Phylodynamic assessment of SNP distances from whole genome sequencing for determining Mycobacterium tuberculosis transmission

The global tuberculosis (TB) epidemic is driven by primary transmission. Pathogen genome sequencing is increasingly used in molecular epidemiology and outbreak investigations. Based on contact tracing and epidemiological links, Single Nucleotide Polymorphism (SNP) cut-offs, ranging from 3 to 12 SNPs, identify probable transmission clusters or exclude direct transmission. However, contact tracing can be limited by recall bias and inconsistent methodologies across TB settings. We propose phylodynamic models, i.e. methods to infer transmission processes from pathogen genomes and associated epidemiological data, as an alternative reference to infer transmission events. We analyzed 2,008 whole-genome sequences from Dutch TB patients collected from 2015 to 2019. Genetic clusters were defined within a 20-SNP range, and the phylodynamic model phybreak was employed to infer transmission.
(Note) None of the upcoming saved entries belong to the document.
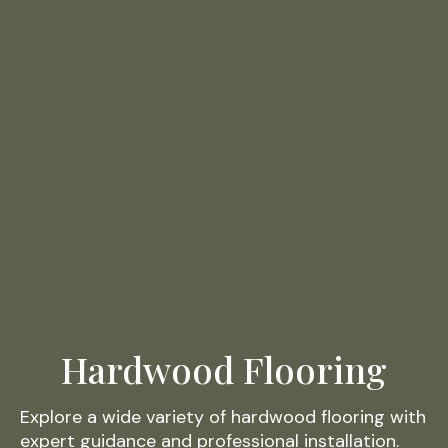
Hardwood Flooring
Explore a wide variety of hardwood flooring with
expert guidance and professional installation.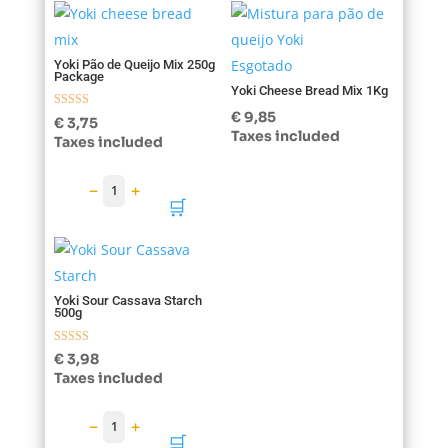
Esgotado
Yoki Pão de Queijo Mix 250g
Package
Yoki Cheese Bread Mix 1Kg
€
9,85
Rated
€
3,75
5.00
Taxes included
Taxes included
out of 5
−
+
1
🛒
Yoki Sour Cassava Starch
500g
Rated
€
3,98
5.00
Taxes included
out of 5
−
+
1
🛒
Probable transmission SNP cut-offs were assessed by the proportion of inferred transmission events with a SNP distance below these cut-offs. A total of 79 clusters were identified, with a median size of 4 isolates (IQR = 3-8). A SNP cut-off of 4 captured 98% of inferred transmission events while reducing pairs without transmission links. A cut-off beyond 12 SNPs effectively excluded transmission. Phylodynamic approaches provide a valuable alternative to contact tracing for defining SNP cut-offs, allowing for a more precise assessment of transmission events.